(Fernando Botero) |
Naquela manhã – que como tantas outras começavam para ela às duas
da tarde – estava assistindo seu programa favorito, o Fique Alerta, ansiosa
para ver seu nome e sua foto entre as aniversariantes do dia. Curiosamente, nem
as piadas do apresentador entre um cadáver e outro, melhoravam seu astral no
despertar de seu trigésimo aniversário. Tomou um grande susto quando a voz
desafinada do cantor de música brega, Pablo, Rei da Sofrência, ecoou pelo seu
Iphone – protegido com uma capinha de Romero Britto – interrompendo não só o
último Doritos do pacote e da tarde, como a reflexão. Número privado. Quem
seria?
Era Teteú, seu ex-marido, a quem agora tinha de chamar de
Cristiano, só Cristiano. O que queria o senhor prefeito de Marechal Deodoro?
Lhe parabenizar pela nomeação como Secretária de Cultura do estado de Alagoas.
Mellina, coração palpitando por ouvir outra vez aquela voz de radialista,
pensou: Aí que falta, entre um filme e outro de Leandro Hassum, essa voz...
Essa boca... E saindo do transe, perguntou se aquilo não era uma brincadeira
dele; afinal, como ele mesmo devia lembrar, ela deixara bem claro que se não
fosse para chama-la para um papo sério, num fim de tarde no Lopana, que a
esquecesse!
A conversa, como não podia deixar de ser, já que Cristiano estava
entrando em seu jatinho, foi rápida. Mal desligou e ouviu Fábio Júnior trazer o
nome de seu papai no visor do aparelho, Mister Washington, queria lhe
parabenizar não só pelo aniversário, como pela nomeação. Emocionado, lembrou
das sete vezes que bancou as idas de Mellina a Dysney, alegando que aquilo
moldaria seu caráter; lembrou ainda das mensalidades pagas adiantadas do curso
de Direito no Cesmac e da aprovação, depois de dezessete tentativas, na Ordem
dos Advogados.
As lágrimas rolaram de verdade quando recordou que sua filhota fora
acusada de desviar quinze milhões de verbas públicas enquanto prefeita de
Piranhas – uma mentira, disse Mister Washington , quantas vaquejadas e shows
não aconteceram lá? Quantas coisas você promoveu cultural e socialmente, minha
filha? Não tema! Após o papai, Mellina viu as mensagens de texto pulularem no
visor do aparelho que tinha na capa uma foto sua abraçada com Pedro Bial, seu
muso e cronista favorito, durante um esbarrão pelas ruas de Miami. Todas SMS
tinham o mesmo conteúdo: Parabéns e pedidos dos remetentes que ela não os
esquecesse! – Na verdade eram só emoticons de serpentinas, mascaras de teatro,
dançarinas e cifras musicais, quase nenhuma letra, pois da turma, Mellina era a
única dada ao português, afinal, era poetisa e leitora voraz da série Cinquenta
Tons de alguma coisa e de biografias de gente como Reinaldo Gianecchini e Edir
Macedo (pois um pouco de religião, de deus, dizia, nunca era demais).

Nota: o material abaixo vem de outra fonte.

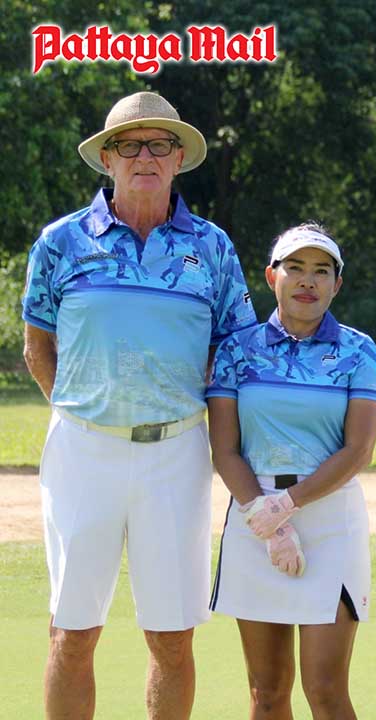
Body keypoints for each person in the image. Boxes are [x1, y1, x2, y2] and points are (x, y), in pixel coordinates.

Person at [21, 91, 257, 719]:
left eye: (159, 144)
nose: (144, 156)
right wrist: (84, 412)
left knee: (172, 639)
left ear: (179, 158)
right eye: (129, 144)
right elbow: (38, 346)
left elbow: (233, 354)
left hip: (176, 455)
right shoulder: (61, 242)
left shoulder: (212, 247)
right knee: (72, 633)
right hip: (82, 451)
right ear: (107, 158)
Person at [206, 223, 376, 719]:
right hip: (253, 517)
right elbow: (225, 450)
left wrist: (287, 506)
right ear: (272, 277)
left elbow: (358, 449)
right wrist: (267, 519)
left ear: (336, 285)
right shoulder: (238, 350)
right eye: (296, 267)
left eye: (321, 271)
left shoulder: (357, 350)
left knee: (325, 690)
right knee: (266, 693)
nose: (308, 280)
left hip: (329, 519)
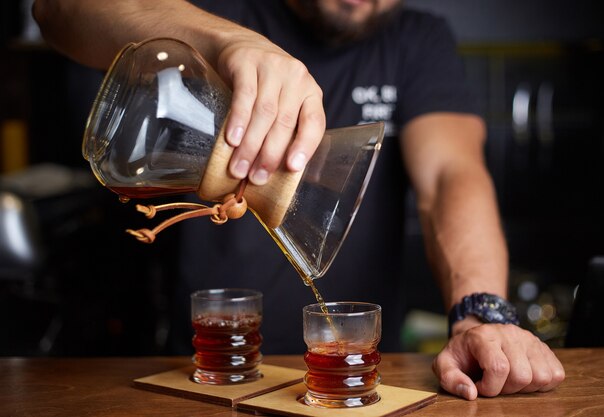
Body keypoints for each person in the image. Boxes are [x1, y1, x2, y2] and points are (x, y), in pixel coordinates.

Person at [33, 0, 564, 400]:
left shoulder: (415, 39)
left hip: (358, 385)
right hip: (205, 379)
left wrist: (480, 314)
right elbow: (56, 9)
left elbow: (452, 176)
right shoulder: (221, 10)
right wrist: (229, 42)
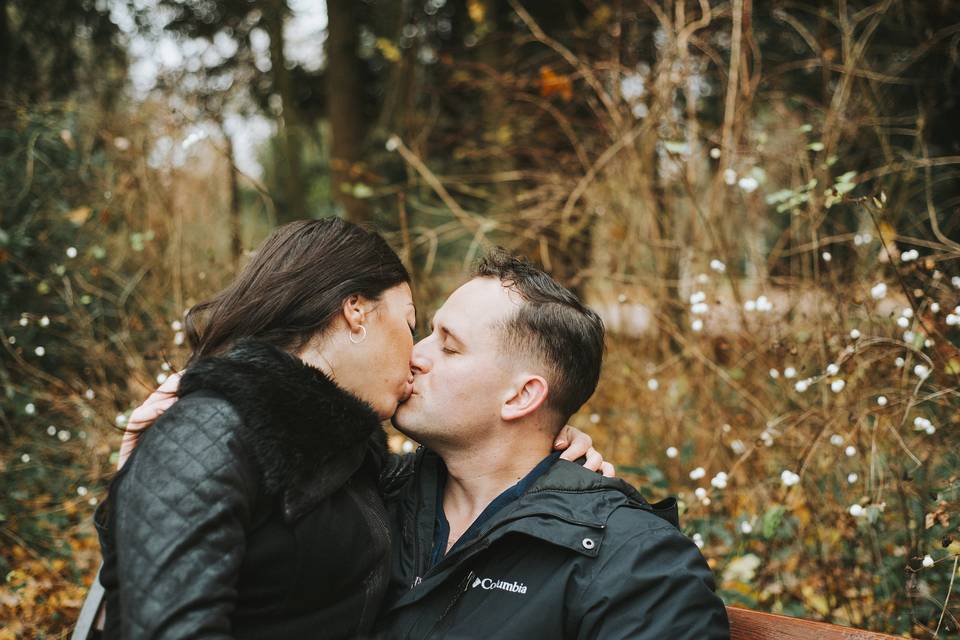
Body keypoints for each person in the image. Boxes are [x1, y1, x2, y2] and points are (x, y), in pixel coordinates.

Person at [92, 218, 602, 640]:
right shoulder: (209, 430)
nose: (416, 353)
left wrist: (544, 455)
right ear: (356, 311)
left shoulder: (347, 458)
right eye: (410, 323)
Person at [376, 251, 730, 639]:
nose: (415, 355)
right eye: (427, 332)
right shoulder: (373, 494)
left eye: (449, 346)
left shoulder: (638, 565)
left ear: (521, 397)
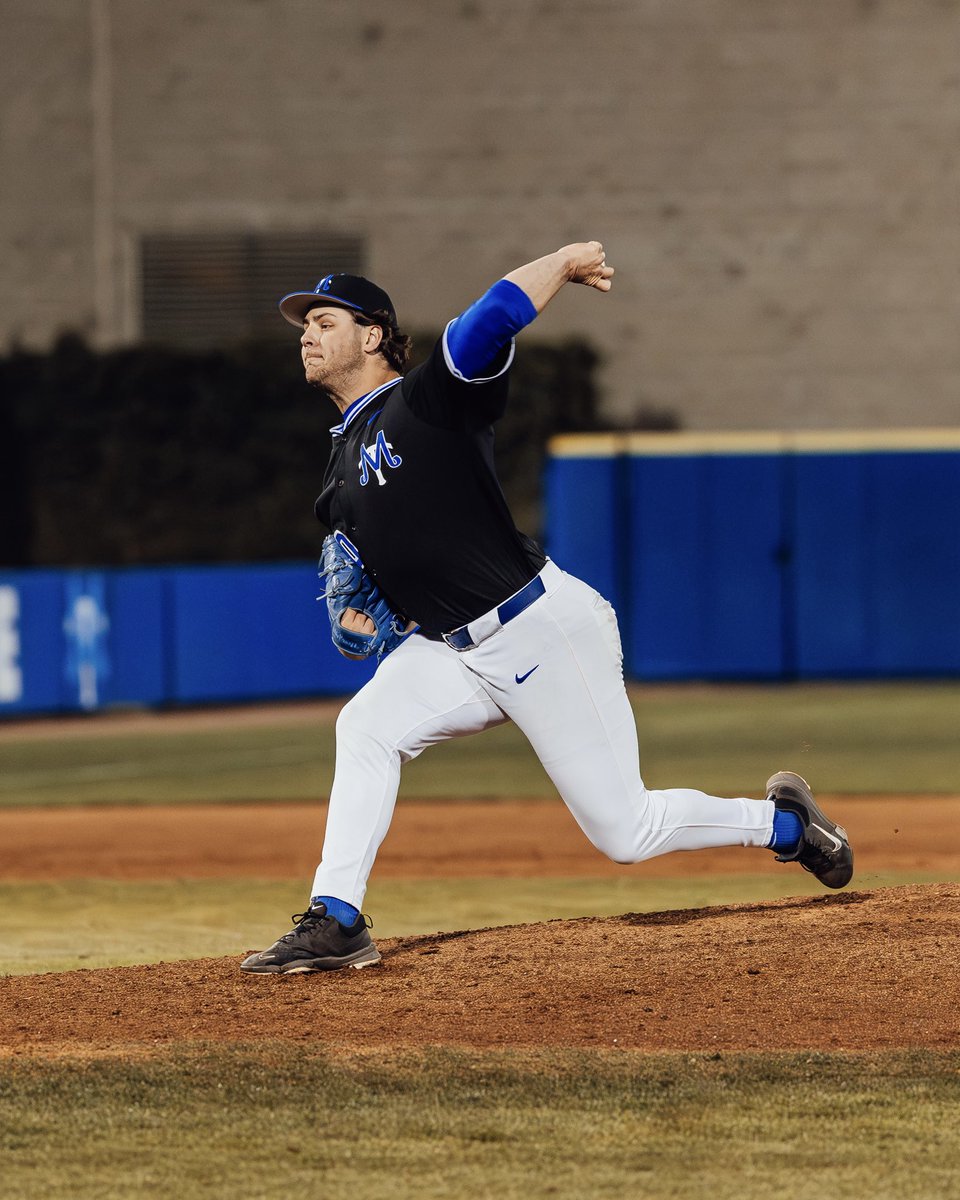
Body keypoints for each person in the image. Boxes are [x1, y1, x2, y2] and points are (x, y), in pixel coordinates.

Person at [241, 241, 853, 975]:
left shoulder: (427, 401)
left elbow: (488, 321)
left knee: (626, 831)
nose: (306, 332)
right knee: (365, 724)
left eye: (325, 320)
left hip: (539, 629)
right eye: (303, 324)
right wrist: (362, 621)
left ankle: (785, 827)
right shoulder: (339, 469)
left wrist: (561, 263)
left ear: (373, 335)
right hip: (452, 648)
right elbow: (385, 590)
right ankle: (337, 920)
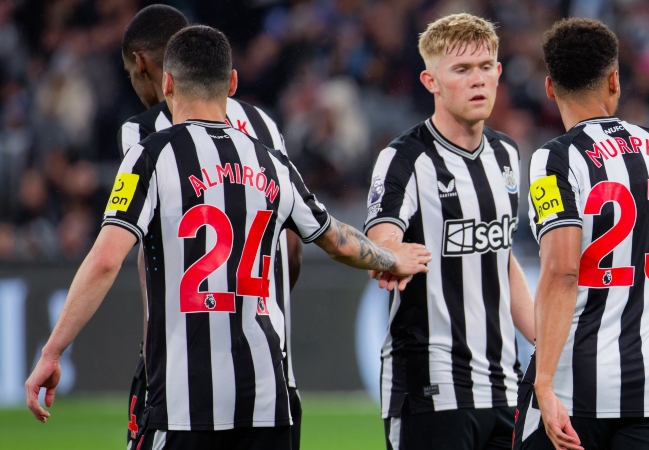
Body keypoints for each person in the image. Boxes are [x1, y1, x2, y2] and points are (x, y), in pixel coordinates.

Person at [23, 25, 431, 450]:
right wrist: (388, 257)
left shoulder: (150, 155)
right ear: (232, 84)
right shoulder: (273, 163)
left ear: (167, 83)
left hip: (184, 402)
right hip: (268, 403)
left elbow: (107, 259)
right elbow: (335, 238)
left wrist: (53, 351)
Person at [116, 5, 305, 446]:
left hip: (182, 382)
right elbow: (292, 245)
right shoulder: (264, 127)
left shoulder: (143, 134)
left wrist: (151, 352)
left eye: (130, 72)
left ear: (146, 67)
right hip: (271, 373)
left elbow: (146, 254)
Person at [515, 17, 649, 450]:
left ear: (550, 88)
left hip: (571, 393)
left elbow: (563, 272)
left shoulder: (555, 160)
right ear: (614, 80)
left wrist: (543, 384)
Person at [363, 13, 536, 450]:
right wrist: (387, 253)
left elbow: (502, 257)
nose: (477, 80)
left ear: (499, 72)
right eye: (461, 70)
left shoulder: (506, 154)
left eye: (485, 67)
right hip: (431, 387)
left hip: (504, 387)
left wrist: (547, 340)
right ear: (431, 81)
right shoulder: (405, 158)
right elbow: (382, 238)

Esqueceu o Doritos solitário e o pacote de Passatempo intacto em
cima da cama e correu para o escritório. Ligou o computador, leu as manchetes
onde diziam que Renanzinho, um antigo namoradinho seu de adolescência e agora
governador do estado, tinha finalmente anunciado os nomes de seu secretariado.
Renan, ou Nanam, como todos em Murici o conheciam, estava sério na foto, aqui
Mellina exercitou as bochechas, sorriu, Nanam parecia outra pessoa, tão
diferente daquele gordinho sem camisa, no bloco do Azul, em Murici, rebolando
freneticamente ao som de um cover de Chiclete com Banana, quando eram apenas
filhos de gente importante de Alagoas.